进来先做几个月学徒,彻底上手之后才能转正,同柳夭夭她们一样发银子。
“开门做生意,招来的人有得用的就留下,不行的就撵走,不能差他们的钱,可也一分不能多给。”
“明白。”
小曲没什么可说的,无非就是曲词相和。
文澜便是知道后世的一些音乐流派也不会写谱子,就算写的出来,这边的人也不见得喜欢听。
故而一应事都留给戏院里的人琢磨。
最后是说书。
头等问题是要有好本子。
前几日文澜又讲了些故事,已经有人在整理,约莫过两日就能拿出来。
但这远远不够…
想长远干下去,必须有源源不断的本子。
“先拿我之前说的那些应付半个月,然后放出消息,就说我们收话本,无论什么人只要觉得自己的故事有趣就可以来试试,挑好的买下来。”

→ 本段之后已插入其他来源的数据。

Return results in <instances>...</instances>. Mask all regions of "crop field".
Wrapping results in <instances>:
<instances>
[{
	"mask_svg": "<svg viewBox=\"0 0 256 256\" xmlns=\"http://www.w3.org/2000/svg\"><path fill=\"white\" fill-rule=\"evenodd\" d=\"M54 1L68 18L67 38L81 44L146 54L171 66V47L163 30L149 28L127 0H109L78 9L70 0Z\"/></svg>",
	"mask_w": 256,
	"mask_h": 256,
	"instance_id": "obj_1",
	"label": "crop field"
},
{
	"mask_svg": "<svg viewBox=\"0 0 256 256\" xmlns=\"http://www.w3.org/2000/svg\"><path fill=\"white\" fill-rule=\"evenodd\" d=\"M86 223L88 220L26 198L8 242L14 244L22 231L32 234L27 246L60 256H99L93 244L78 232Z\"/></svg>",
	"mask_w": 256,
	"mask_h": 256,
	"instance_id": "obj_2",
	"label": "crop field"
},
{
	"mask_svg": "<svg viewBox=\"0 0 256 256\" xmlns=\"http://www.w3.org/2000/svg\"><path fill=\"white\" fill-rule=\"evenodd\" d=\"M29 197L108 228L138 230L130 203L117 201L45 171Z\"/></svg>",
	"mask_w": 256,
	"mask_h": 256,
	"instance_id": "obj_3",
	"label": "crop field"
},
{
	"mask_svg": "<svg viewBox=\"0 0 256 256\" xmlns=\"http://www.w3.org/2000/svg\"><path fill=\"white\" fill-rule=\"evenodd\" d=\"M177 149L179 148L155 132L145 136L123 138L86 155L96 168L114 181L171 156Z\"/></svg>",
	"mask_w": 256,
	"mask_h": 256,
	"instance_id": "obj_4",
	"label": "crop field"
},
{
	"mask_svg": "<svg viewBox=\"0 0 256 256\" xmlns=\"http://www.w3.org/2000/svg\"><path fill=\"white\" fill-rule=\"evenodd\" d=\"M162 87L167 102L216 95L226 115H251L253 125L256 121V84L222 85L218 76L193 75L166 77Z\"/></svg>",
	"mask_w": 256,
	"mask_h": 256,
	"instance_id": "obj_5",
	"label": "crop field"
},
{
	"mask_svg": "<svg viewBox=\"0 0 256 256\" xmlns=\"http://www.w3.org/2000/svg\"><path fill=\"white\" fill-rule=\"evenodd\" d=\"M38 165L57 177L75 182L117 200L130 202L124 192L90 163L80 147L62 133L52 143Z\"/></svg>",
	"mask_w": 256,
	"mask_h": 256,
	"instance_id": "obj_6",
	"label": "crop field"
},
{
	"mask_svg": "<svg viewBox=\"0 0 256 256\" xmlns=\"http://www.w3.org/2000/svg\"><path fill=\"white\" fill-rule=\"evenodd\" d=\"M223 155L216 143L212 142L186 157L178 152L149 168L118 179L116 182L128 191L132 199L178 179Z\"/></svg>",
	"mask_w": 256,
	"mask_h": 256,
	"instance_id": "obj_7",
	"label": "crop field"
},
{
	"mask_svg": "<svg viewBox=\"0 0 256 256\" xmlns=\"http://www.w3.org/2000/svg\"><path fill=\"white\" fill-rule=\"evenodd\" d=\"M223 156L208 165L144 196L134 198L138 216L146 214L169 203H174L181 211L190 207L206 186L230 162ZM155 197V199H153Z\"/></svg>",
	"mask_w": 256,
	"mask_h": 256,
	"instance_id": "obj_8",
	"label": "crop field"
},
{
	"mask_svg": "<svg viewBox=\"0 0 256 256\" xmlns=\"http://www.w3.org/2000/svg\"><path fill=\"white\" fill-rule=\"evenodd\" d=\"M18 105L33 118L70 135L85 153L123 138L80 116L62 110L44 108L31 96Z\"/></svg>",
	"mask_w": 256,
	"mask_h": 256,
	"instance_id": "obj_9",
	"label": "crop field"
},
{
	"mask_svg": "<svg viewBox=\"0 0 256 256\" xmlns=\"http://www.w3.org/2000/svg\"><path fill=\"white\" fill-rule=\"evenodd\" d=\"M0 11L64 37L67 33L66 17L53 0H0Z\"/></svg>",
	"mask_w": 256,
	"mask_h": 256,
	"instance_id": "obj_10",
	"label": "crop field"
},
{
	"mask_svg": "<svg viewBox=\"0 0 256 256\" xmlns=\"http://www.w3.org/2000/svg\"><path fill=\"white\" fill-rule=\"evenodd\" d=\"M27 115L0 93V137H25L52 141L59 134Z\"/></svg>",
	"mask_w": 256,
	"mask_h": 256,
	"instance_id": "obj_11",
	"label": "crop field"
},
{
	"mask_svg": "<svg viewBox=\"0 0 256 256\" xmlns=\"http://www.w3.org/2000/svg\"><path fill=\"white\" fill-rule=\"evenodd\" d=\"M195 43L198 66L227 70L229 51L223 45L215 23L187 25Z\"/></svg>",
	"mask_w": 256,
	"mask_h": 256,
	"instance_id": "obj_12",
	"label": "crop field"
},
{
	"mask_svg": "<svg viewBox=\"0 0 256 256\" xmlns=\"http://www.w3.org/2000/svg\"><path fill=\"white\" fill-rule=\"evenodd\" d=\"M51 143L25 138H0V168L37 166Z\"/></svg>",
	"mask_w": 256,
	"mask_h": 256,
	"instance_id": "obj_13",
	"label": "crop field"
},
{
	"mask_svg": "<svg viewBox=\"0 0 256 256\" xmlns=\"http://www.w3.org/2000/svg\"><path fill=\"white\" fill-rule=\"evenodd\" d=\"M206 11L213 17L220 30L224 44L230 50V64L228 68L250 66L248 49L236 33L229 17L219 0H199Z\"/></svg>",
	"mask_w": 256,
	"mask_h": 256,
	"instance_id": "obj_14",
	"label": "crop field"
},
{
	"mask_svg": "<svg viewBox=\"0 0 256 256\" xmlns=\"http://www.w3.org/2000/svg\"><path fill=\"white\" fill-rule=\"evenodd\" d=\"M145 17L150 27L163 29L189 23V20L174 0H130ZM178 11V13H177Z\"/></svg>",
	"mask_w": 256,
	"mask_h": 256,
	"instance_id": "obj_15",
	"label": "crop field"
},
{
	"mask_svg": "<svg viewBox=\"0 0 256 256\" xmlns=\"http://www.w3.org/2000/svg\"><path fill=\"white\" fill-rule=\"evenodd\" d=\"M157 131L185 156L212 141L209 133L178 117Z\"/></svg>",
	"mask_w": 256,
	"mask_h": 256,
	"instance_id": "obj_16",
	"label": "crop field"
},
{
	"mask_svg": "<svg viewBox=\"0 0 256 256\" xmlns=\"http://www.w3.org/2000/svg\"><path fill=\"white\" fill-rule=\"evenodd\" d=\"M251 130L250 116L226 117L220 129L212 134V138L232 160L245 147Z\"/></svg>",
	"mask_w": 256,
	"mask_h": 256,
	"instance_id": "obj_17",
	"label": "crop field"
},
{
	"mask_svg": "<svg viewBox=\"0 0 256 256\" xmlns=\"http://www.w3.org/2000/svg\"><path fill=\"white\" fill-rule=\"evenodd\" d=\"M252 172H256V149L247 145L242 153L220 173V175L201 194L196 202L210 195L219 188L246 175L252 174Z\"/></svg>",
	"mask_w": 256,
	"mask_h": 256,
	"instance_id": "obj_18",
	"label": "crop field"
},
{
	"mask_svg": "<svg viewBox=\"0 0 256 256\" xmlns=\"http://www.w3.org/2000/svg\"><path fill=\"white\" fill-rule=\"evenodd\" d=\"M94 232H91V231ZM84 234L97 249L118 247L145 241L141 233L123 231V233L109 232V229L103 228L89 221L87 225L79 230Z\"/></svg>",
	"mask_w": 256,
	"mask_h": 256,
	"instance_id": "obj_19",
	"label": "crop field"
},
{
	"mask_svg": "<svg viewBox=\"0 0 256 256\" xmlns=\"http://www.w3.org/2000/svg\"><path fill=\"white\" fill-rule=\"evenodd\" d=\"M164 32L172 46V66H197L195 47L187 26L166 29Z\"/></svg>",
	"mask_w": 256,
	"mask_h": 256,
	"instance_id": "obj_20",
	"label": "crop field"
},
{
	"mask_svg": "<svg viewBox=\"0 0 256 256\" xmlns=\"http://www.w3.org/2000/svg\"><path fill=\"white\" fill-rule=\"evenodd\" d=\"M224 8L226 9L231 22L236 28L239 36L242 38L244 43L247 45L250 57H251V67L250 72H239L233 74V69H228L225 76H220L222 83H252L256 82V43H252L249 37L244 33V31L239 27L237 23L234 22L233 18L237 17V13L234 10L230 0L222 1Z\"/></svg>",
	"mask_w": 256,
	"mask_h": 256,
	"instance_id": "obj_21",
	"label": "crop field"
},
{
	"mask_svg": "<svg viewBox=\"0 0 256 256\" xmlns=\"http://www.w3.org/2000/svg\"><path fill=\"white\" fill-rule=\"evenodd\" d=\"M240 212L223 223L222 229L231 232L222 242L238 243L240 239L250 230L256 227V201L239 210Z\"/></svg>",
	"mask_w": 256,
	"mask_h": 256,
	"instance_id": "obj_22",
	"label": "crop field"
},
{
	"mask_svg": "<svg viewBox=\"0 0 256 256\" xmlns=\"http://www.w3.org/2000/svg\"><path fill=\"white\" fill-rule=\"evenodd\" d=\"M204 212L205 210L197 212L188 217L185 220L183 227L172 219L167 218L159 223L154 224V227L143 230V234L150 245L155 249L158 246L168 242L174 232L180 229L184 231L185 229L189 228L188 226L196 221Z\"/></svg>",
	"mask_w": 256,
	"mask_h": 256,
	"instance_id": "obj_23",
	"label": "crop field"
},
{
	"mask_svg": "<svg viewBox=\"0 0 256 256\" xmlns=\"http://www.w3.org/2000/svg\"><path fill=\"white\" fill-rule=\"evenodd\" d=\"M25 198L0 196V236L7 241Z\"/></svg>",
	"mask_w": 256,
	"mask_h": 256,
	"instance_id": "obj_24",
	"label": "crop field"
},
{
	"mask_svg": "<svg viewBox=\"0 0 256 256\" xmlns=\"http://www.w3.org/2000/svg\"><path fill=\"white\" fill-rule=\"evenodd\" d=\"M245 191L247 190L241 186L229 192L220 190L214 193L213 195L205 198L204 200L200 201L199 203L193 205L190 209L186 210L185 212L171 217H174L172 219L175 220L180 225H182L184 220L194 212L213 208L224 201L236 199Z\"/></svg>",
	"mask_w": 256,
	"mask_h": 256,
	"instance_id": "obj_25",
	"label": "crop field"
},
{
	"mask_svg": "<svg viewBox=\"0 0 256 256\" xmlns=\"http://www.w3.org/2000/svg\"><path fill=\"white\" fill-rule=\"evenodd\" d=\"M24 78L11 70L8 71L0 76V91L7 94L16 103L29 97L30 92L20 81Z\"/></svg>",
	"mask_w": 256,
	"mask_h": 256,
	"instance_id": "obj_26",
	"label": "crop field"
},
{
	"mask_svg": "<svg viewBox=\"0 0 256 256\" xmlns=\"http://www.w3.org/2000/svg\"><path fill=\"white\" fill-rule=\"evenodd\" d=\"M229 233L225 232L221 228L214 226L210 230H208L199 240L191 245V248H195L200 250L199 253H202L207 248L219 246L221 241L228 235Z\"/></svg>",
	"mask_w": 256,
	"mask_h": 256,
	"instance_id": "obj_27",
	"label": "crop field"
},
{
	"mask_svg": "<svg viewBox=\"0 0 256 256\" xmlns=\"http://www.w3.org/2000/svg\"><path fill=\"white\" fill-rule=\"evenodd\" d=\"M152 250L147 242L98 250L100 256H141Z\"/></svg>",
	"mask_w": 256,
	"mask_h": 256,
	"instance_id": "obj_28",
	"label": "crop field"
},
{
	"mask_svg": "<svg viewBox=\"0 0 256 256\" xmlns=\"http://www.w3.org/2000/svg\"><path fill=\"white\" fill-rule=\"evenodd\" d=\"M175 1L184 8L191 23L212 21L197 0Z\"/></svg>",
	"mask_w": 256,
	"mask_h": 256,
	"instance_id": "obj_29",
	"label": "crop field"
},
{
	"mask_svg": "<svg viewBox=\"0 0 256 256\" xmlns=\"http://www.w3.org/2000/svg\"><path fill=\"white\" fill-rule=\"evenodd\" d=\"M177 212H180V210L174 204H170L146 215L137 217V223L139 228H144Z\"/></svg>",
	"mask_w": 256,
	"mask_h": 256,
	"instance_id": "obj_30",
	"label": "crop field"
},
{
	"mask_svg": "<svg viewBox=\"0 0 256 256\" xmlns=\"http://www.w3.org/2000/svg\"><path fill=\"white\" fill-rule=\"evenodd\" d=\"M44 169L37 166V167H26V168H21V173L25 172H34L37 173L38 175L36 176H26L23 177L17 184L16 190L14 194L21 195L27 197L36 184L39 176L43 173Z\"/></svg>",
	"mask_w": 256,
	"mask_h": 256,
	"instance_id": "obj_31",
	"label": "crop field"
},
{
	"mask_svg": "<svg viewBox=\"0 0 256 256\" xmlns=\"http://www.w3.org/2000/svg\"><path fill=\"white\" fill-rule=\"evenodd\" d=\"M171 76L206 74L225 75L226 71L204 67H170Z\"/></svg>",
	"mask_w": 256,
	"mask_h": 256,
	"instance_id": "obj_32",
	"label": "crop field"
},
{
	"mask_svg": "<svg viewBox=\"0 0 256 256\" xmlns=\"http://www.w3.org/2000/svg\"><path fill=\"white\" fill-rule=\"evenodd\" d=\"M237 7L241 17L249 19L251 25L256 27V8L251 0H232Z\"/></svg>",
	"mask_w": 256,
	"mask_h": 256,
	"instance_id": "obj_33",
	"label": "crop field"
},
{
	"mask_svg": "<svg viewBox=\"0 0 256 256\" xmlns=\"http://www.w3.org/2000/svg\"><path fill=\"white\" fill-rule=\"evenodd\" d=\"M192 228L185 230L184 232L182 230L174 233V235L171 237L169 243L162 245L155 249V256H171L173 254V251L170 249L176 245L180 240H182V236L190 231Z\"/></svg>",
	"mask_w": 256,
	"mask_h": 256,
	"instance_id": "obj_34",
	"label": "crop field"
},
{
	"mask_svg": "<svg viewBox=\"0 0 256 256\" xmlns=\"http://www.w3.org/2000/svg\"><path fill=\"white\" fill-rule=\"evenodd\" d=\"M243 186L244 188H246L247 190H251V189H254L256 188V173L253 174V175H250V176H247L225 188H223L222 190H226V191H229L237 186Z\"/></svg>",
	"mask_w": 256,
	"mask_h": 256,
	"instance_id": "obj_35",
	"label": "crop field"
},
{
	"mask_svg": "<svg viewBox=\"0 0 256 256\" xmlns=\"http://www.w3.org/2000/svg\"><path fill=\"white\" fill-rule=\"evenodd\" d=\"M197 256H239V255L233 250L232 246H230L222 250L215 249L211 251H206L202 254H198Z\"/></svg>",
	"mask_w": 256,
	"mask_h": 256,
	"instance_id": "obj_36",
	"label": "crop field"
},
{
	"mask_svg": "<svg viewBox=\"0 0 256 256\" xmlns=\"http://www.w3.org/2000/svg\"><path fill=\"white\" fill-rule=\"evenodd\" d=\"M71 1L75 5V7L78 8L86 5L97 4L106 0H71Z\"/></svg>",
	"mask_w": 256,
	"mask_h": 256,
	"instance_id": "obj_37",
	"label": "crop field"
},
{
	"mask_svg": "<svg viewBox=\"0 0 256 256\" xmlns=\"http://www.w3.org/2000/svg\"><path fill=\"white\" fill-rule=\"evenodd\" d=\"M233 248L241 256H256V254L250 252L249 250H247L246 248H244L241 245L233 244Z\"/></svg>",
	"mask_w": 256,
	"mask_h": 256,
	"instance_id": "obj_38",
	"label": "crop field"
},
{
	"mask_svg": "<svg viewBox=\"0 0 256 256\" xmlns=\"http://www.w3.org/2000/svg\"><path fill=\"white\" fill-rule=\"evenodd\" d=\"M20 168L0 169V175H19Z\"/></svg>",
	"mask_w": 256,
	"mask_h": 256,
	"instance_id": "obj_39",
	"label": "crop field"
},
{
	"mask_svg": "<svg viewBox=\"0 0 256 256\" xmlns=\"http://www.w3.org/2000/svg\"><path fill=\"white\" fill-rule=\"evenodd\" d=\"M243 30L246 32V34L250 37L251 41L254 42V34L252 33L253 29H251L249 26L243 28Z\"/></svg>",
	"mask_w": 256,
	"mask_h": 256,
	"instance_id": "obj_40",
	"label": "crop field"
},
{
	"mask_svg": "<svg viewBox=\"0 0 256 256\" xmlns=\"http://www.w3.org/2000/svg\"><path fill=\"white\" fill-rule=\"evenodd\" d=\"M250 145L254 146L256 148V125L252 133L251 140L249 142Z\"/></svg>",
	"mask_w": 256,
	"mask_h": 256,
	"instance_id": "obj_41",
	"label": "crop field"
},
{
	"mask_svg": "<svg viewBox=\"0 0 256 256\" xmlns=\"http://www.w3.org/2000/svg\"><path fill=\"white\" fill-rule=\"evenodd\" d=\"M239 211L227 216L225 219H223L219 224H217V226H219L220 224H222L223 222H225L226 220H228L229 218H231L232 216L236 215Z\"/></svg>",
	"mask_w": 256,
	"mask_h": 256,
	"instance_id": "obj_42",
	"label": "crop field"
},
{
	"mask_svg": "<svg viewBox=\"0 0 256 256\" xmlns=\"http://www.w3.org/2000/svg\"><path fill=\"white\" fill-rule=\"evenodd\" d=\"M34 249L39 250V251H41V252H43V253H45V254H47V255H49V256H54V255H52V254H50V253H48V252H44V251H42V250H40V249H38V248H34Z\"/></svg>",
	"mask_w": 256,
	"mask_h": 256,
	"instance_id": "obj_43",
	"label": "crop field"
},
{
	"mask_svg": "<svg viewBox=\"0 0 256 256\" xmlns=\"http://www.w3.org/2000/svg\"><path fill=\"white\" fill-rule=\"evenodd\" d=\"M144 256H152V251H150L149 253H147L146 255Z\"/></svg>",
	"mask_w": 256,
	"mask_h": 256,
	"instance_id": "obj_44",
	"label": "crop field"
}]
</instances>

程大山连连点头,“要有人递过来的本子都不赖,咱就把他弄到戏院。”
文澜递给他一个赞许的眼神。
几人又敲定了一些细节,文澜伸了个懒腰,“大致就这样,以后我就不常过来了,有什么问题……”
她看眼程大山,“把握一下。”
“我倒还真有两件事。”程大山道:“咱们戏院刚开,和县里交税这个事还没定法呢,而且她俩之前也没干过账房,多少有些难处。”